191828 Social cognitive theory driven yoga intervention as a complementary therapy for clinical depression

Monday, November 9, 2009

Manoj Sharma, PhD , Health Promotion & Education Program, University of Cincinnati & Walden University, Cincinnati, OH
Ashutosh Atri, MD, MS , Department of Psychiatry and Behavioral Sciences, University of Texas Health Sciences Center, Houston, Houston, TX
Findings from the 2006 Behavioral Risk Factor Surveillance System reveal that overall prevalence of current depressive symptoms in general population was 8.7% and lifetime diagnosis of depression was 15.7% making it a very common illness. Studies from Brazil, India, Taiwan and United States suggest that relaxation techniques including yoga are of benefit as complementary therapy in treatment of clinical depression. The purpose of this study is to test an innovative social cognitive theory driven yoga-based behavioral intervention as a complementary therapy for clinical depression and to compare it with a control group receiving usual and customary therapy. In a preliminary study with healthy volunteers, the social cognitive theory based yoga intervention of 75 minute sessions that taught low physical impact postures (asana), relaxation (shava asana), breathing techniques (pranayama) and meditation (dhyana) over a period of six weeks has been developed and pilot-tested. The present study utilizes an experimental design extended over a period of six months. Participants recruited in the study had a score of 15 or more on Beck Depression Inventory suggesting moderate or severe depression. The primary dependent variables for comparison over time between experimental and control groups are: (1) the score on Beck Depression Inventory; (2) score on expectations for yoga; (3) score on self-efficacy for yoga; and (4) score of self control for yoga. The dependent variables are tested using the one between-groups and one within-subjects statistical design. Recommendations for developing and testing future interventions are presented.

Learning Objectives:
1. Evaluate the potential for replication of yoga-based interventions for disease prevention, risk reduction, and health promotion in public health settings. 2. Describe the steps of yoga-based intervention planning and evaluation employed by the presenter. 3. Assess a social cognitive theory driven yoga-based behavioral intervention as a complementary therapy for depression.

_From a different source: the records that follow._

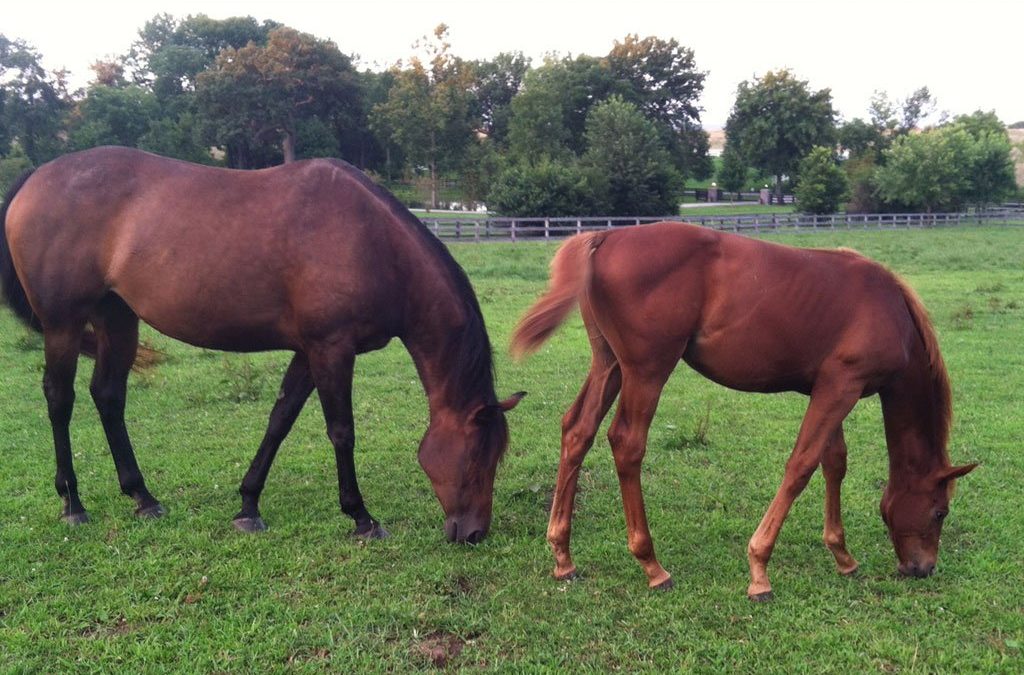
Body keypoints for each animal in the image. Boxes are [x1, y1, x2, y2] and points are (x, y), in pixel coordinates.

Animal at [0, 147, 524, 544]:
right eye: (478, 459)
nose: (474, 533)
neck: (373, 243)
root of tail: (35, 177)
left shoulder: (310, 351)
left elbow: (279, 420)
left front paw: (248, 505)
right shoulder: (332, 349)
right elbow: (341, 431)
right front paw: (361, 517)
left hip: (117, 318)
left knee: (108, 396)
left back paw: (143, 497)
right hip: (63, 325)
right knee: (59, 399)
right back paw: (72, 502)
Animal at [512, 223, 974, 602]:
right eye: (940, 511)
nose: (922, 568)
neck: (890, 309)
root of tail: (606, 237)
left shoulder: (831, 388)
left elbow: (834, 463)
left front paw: (842, 555)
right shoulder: (842, 386)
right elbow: (801, 466)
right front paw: (759, 569)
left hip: (609, 365)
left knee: (578, 430)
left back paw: (563, 556)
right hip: (647, 370)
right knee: (626, 443)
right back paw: (652, 566)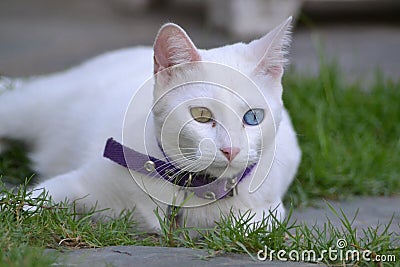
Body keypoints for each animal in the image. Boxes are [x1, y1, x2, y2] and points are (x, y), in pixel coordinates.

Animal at [0, 17, 300, 233]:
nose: (231, 150)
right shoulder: (79, 182)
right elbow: (30, 199)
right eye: (201, 115)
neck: (189, 188)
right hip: (28, 108)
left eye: (253, 118)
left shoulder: (266, 214)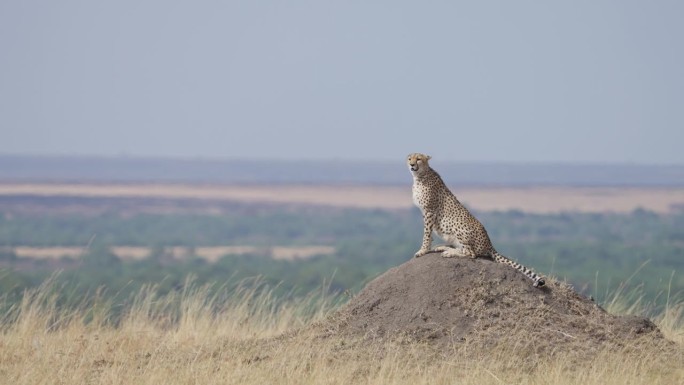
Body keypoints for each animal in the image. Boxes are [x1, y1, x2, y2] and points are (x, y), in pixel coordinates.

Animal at [406, 152, 544, 286]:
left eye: (418, 159)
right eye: (409, 158)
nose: (412, 164)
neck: (420, 175)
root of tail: (489, 244)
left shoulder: (429, 211)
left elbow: (426, 233)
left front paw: (423, 250)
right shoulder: (425, 212)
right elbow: (428, 233)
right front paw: (427, 247)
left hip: (459, 226)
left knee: (470, 253)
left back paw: (449, 252)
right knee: (464, 249)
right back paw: (444, 247)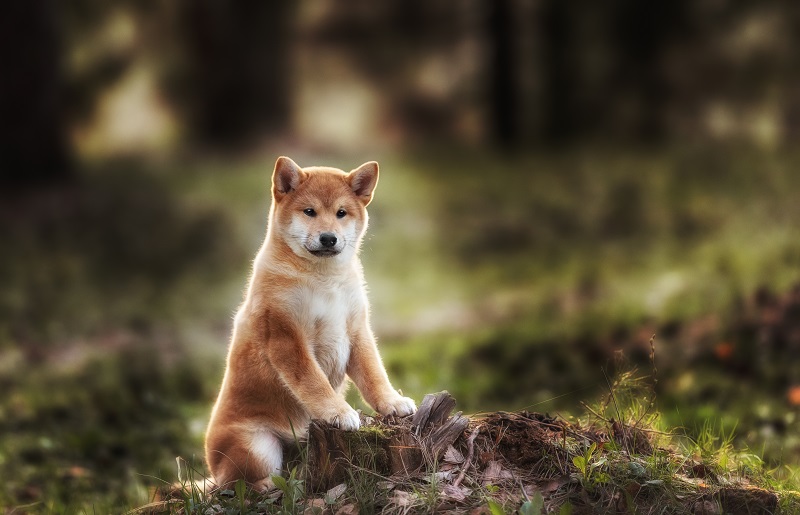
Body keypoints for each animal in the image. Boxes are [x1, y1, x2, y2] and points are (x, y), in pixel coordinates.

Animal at [203, 155, 416, 490]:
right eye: (309, 211)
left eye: (341, 213)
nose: (328, 237)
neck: (324, 279)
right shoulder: (287, 336)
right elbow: (314, 383)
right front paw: (339, 412)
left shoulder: (356, 329)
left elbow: (374, 375)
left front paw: (392, 402)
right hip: (258, 447)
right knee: (234, 484)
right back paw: (268, 485)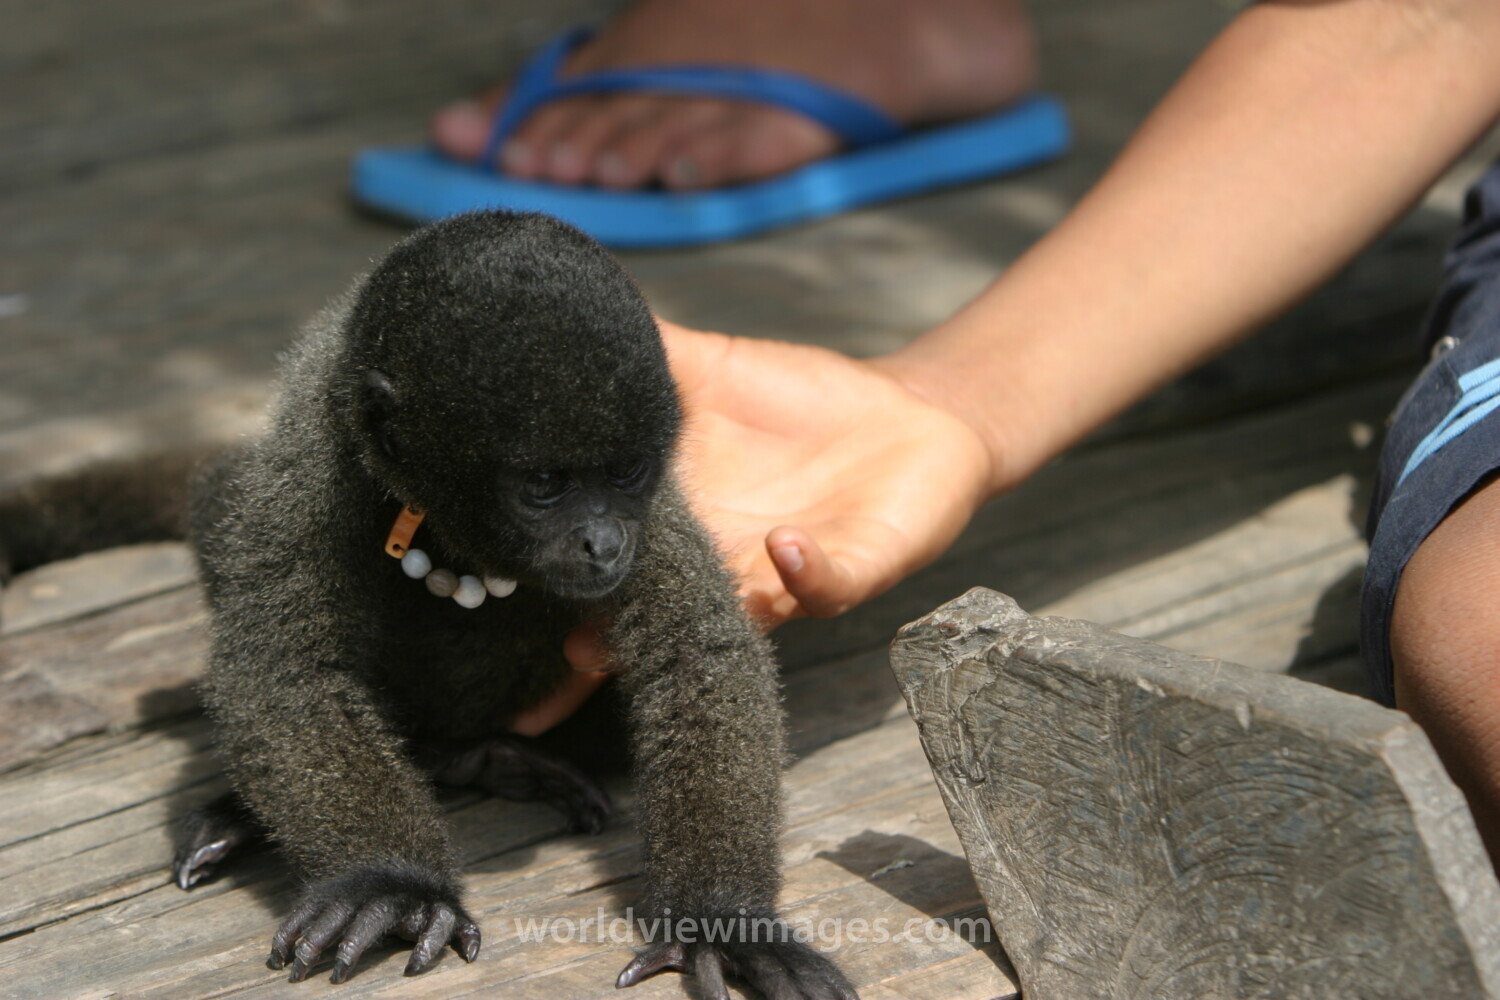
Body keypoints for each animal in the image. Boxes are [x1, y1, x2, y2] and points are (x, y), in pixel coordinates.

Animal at [156, 211, 858, 998]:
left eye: (625, 471)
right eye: (546, 483)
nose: (603, 542)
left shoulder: (652, 511)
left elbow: (695, 657)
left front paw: (723, 920)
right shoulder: (317, 458)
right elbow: (281, 668)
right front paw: (386, 882)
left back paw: (484, 757)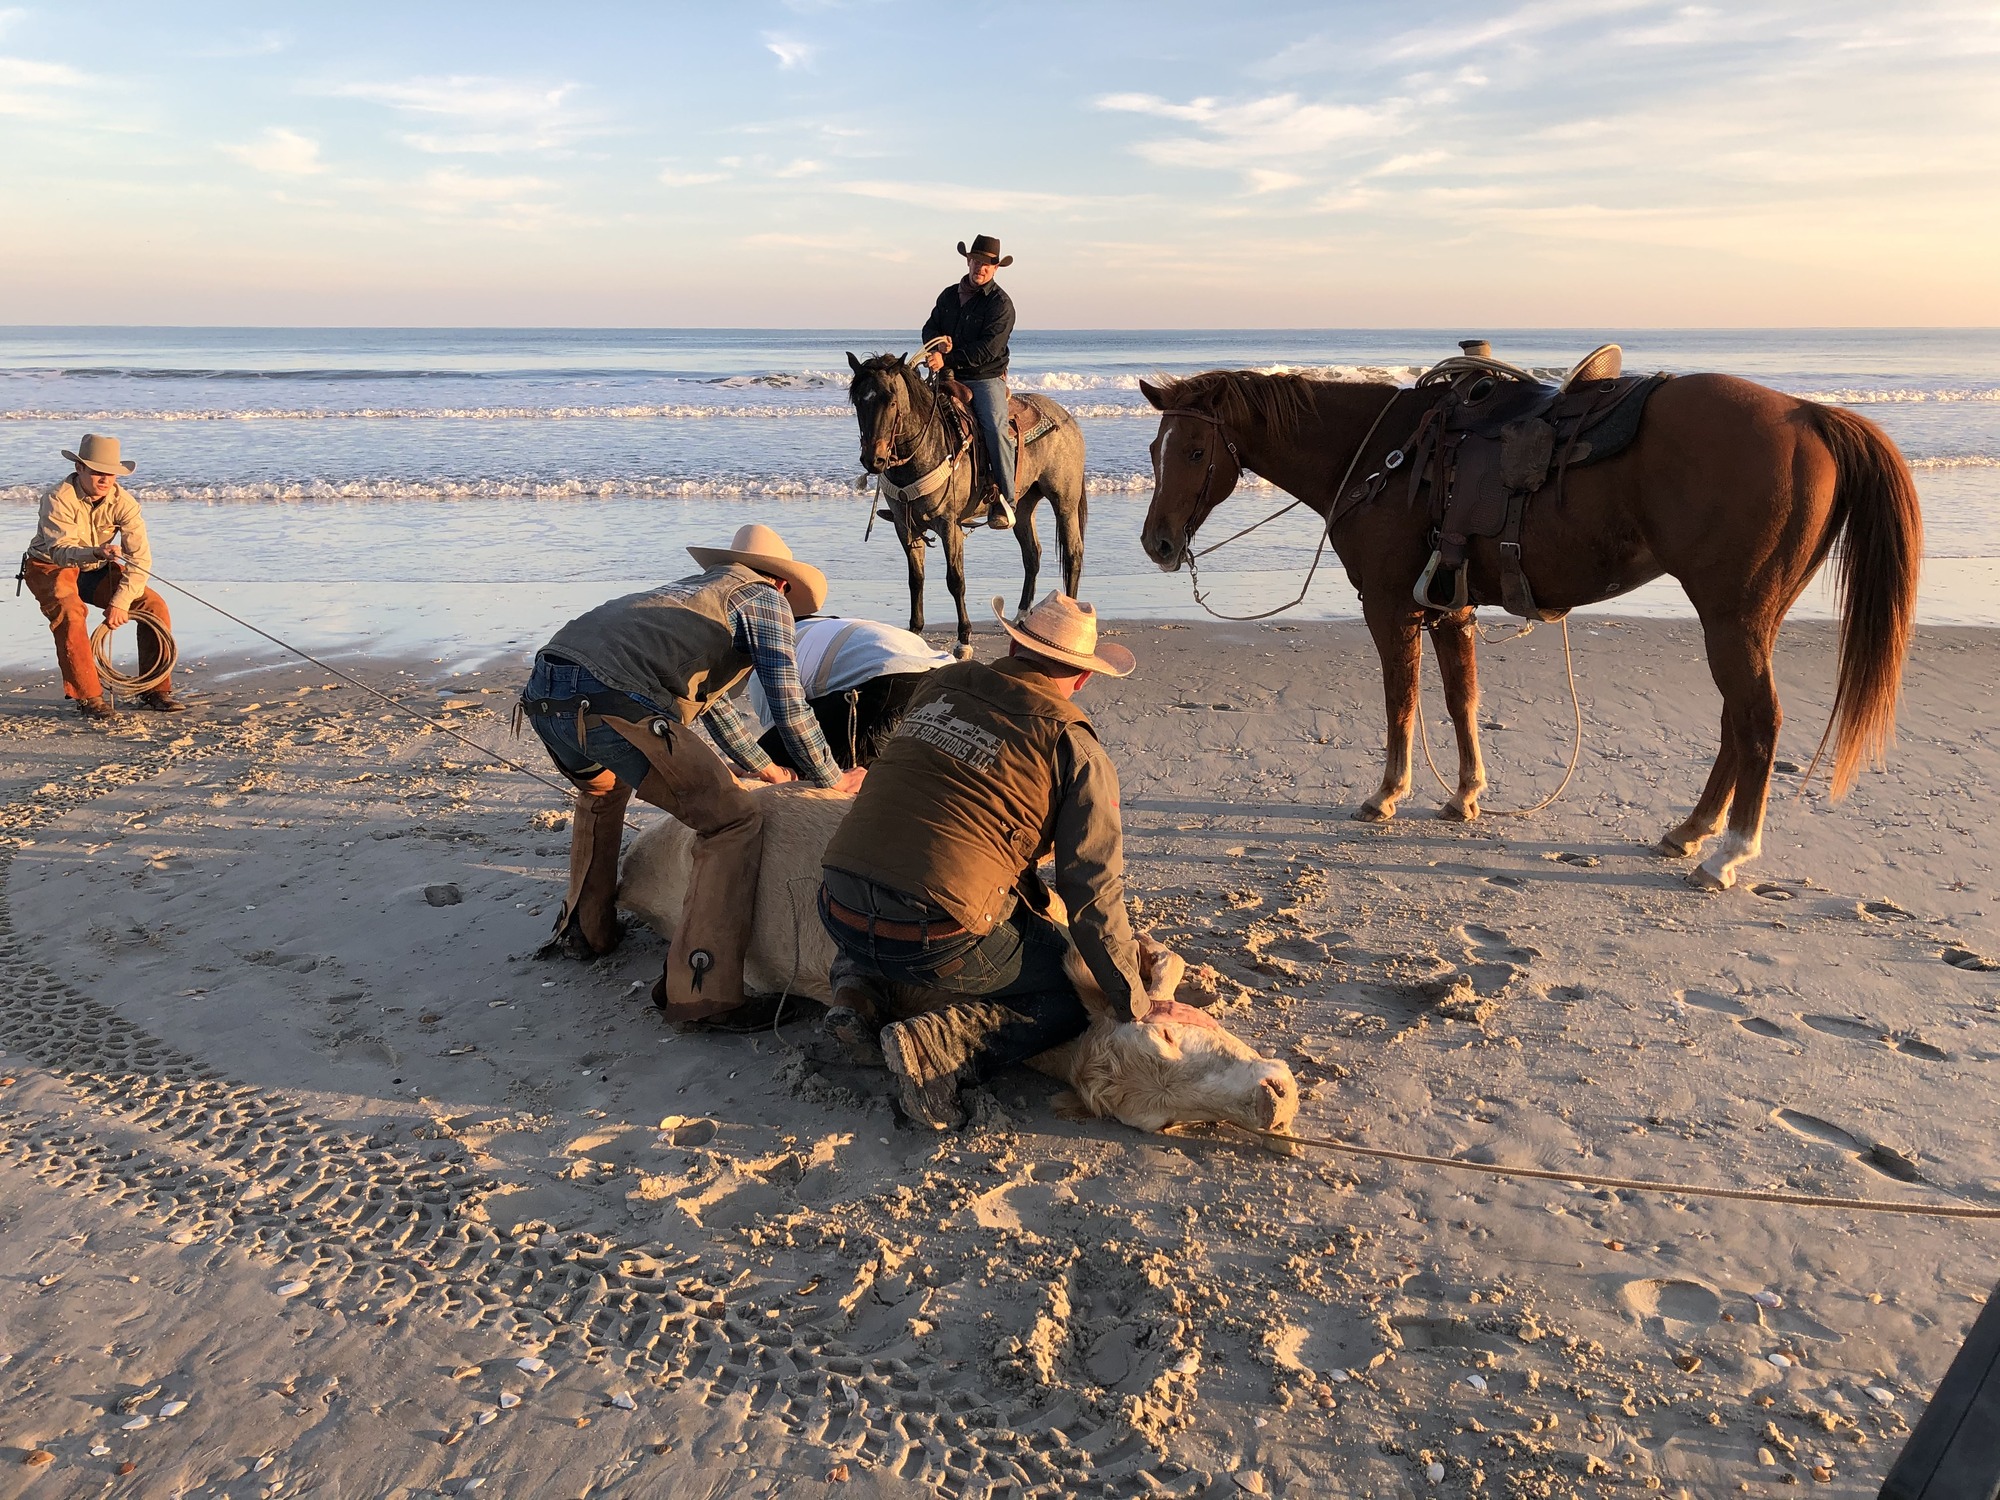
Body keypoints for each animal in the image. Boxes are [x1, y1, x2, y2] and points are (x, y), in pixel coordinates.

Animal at [846, 351, 1087, 657]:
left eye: (891, 400)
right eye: (858, 401)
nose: (873, 460)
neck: (927, 446)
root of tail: (1065, 416)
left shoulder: (949, 525)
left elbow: (955, 580)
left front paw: (964, 639)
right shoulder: (905, 525)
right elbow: (916, 579)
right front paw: (914, 632)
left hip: (1064, 501)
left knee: (1073, 553)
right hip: (1022, 506)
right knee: (1032, 554)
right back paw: (1021, 615)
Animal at [1137, 365, 1922, 891]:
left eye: (1196, 452)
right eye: (1153, 451)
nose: (1157, 543)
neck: (1383, 453)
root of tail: (1806, 414)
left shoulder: (1389, 606)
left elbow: (1401, 704)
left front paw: (1387, 794)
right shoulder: (1447, 607)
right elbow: (1461, 701)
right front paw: (1465, 795)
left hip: (1732, 619)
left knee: (1758, 722)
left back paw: (1729, 852)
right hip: (1750, 623)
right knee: (1738, 722)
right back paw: (1690, 832)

Keywords: Alternative Medicine/Therapies, Depression

Presenting author's disclosure statement:

Qualified on the content I am responsible for because: I have conducted literature review on this topic, conceptualized this study, and conducted preliminary study.
Any relevant financial relationships? No

I agree to comply with the American Public Health Association Conflict of Interest and Commercial Support Guidelines, and to disclose to the participants any off-label or experimental uses of a commercial product or service discussed in my presentation.